Dr. Velculescu is internationally known for his discoveries in genomics and cancer research. He and his colleagues performed the first sequence analysis of the coding genome in human cancers, identifying key genes and pathways dysregulated in tumorigenesis. He developed SAGE (serial analysis of gene expression) and coined the word “transcriptome” to describe the comprehensive gene expression patterns that could now be obtained in cancer and other cells. This research has revealed the genomic landscape of human cancers, including in breast, colorectal, brain, pancreatic, ovarian, head and neck, and lung cancers. These analyses have identified a variety of genes not previously known to be involved in neoplasia, including PIK3CA as one of the most highly mutated genes in human cancer, and IDH genes in brain and other cancers. More recently,his group has focused on non-invasive liquid biopsies approaches for early tumor detection and monitoring. These discoveries have provided new paradigms for our understanding of human cancer, and have created new opportunities for precision diagnostics and personalized medicine for oncology and other diseases.
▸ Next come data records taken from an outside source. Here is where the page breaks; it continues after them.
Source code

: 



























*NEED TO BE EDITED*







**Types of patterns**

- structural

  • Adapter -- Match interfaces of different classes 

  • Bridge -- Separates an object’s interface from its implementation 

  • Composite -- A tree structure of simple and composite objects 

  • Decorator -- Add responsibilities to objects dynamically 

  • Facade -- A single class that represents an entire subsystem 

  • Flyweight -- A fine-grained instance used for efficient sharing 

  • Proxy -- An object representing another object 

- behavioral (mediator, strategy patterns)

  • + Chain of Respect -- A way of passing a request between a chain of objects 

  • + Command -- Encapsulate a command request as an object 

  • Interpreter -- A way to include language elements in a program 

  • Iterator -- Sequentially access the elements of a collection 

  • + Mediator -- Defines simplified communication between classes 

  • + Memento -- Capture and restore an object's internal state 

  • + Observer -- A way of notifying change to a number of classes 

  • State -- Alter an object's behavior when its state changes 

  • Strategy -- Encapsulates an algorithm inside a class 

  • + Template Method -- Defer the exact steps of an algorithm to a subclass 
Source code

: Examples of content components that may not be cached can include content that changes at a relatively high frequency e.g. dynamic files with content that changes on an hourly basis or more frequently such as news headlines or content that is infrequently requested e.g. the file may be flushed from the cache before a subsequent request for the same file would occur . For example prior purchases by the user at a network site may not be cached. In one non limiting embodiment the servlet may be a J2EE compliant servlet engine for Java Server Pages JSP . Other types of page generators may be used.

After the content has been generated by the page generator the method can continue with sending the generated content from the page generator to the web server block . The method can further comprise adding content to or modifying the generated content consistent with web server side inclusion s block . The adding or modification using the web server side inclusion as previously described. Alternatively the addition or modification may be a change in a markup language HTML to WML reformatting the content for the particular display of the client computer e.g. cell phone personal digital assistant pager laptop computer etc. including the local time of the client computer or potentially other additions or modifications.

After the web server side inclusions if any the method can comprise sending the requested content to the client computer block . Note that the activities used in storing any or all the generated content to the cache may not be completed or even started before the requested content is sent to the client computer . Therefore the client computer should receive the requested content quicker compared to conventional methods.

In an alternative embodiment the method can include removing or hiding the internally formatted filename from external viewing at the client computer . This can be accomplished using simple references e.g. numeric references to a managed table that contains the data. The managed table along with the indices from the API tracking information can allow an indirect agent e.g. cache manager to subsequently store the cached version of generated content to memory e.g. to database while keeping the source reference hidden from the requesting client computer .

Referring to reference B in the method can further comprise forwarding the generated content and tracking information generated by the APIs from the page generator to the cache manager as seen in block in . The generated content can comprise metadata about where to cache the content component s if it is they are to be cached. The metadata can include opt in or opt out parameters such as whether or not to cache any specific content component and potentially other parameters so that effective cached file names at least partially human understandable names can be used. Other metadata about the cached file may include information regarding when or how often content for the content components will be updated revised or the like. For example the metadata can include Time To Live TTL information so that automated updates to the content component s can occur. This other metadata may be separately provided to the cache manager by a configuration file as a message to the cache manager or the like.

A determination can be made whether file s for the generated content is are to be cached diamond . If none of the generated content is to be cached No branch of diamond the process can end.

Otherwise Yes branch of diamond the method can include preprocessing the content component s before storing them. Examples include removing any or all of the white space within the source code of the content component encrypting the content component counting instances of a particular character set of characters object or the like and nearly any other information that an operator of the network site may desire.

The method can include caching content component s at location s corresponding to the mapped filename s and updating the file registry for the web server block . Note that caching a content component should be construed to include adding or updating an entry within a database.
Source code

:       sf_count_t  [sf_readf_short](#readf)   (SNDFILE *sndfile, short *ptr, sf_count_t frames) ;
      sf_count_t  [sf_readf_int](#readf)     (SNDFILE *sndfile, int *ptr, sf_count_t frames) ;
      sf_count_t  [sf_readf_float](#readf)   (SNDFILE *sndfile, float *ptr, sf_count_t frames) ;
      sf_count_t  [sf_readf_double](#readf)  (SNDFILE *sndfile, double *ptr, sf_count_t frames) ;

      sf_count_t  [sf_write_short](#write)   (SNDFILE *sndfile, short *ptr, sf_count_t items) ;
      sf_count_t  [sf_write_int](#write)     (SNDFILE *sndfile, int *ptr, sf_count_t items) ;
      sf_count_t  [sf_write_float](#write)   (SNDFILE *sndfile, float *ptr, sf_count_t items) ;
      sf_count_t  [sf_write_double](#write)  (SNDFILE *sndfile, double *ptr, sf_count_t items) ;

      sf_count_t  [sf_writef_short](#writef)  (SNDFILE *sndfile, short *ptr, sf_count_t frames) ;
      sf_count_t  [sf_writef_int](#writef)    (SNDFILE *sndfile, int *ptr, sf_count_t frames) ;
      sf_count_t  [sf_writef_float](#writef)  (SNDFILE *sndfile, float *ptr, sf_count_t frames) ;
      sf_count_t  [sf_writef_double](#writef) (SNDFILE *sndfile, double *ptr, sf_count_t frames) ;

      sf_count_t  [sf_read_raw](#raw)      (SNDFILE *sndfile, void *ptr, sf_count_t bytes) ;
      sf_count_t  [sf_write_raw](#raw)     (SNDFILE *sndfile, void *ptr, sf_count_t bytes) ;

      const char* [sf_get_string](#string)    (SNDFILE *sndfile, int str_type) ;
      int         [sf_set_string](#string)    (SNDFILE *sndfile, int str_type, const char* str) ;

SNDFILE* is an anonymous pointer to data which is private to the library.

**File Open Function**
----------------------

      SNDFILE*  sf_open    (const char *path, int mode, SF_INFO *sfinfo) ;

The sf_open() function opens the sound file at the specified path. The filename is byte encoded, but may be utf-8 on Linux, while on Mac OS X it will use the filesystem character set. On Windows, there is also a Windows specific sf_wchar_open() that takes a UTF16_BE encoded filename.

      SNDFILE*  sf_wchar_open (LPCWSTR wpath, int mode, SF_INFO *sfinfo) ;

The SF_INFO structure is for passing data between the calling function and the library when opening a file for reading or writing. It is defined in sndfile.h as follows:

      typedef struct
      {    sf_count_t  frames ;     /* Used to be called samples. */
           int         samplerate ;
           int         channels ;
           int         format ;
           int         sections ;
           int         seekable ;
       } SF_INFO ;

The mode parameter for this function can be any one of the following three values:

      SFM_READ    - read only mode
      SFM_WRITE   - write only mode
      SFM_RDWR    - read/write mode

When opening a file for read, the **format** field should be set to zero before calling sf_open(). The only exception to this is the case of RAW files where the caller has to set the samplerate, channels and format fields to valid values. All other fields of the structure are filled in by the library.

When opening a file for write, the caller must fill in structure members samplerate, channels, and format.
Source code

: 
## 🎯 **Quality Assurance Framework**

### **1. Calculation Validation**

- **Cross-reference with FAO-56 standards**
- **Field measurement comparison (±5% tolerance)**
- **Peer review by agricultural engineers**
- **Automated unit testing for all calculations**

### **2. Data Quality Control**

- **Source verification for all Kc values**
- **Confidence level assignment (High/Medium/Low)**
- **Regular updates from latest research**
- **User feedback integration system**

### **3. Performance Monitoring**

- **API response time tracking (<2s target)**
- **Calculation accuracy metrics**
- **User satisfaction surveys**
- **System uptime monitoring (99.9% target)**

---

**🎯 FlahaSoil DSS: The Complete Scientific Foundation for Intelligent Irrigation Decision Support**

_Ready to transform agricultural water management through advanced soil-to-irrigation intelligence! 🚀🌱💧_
Dr. Velculescu is Professor of Oncology and Pathology, and Co-Director of Cancer Biology at the Sidney Kimmel Cancer Center at the Johns Hopkins University School of Medicine. He has a BS from Stanford University, and MD, PhD degrees from Johns Hopkins University School of Medicine. Dr. Velculescu has served as a member of the Board of Directors of AACR, as a member of scientific advisory boards of Ludwig Cancer Research, Basser Research Center at University of Pennsylvania, the Starr Cancer Consortium, Quintiles, Helicos Biosciences, and Inostics, and is a co-founder of Personal Genome Diagnostics. He is the recipient of several awards for his work including the Grand Prize Winner of the Amersham/Pharmacia & Science Young Scientists Prize (1999), Judson Daland Prize of the American Philosophical Society (2008), the European Association of Cancer Research and Carcinogenesis Young Investigator Award (2008), the AACR Award for Outstanding Achievement in Cancer Research (2009), the Paul Marks Prize for Cancer Research (2011), the EY Entrepreneur of the Year Award for Maryland, and with his colleagues, the AACR Team Science Awards for Research in Pancreatic Cancer (2013), Brain Cancer (2014), and Liquid Biopsies (2017).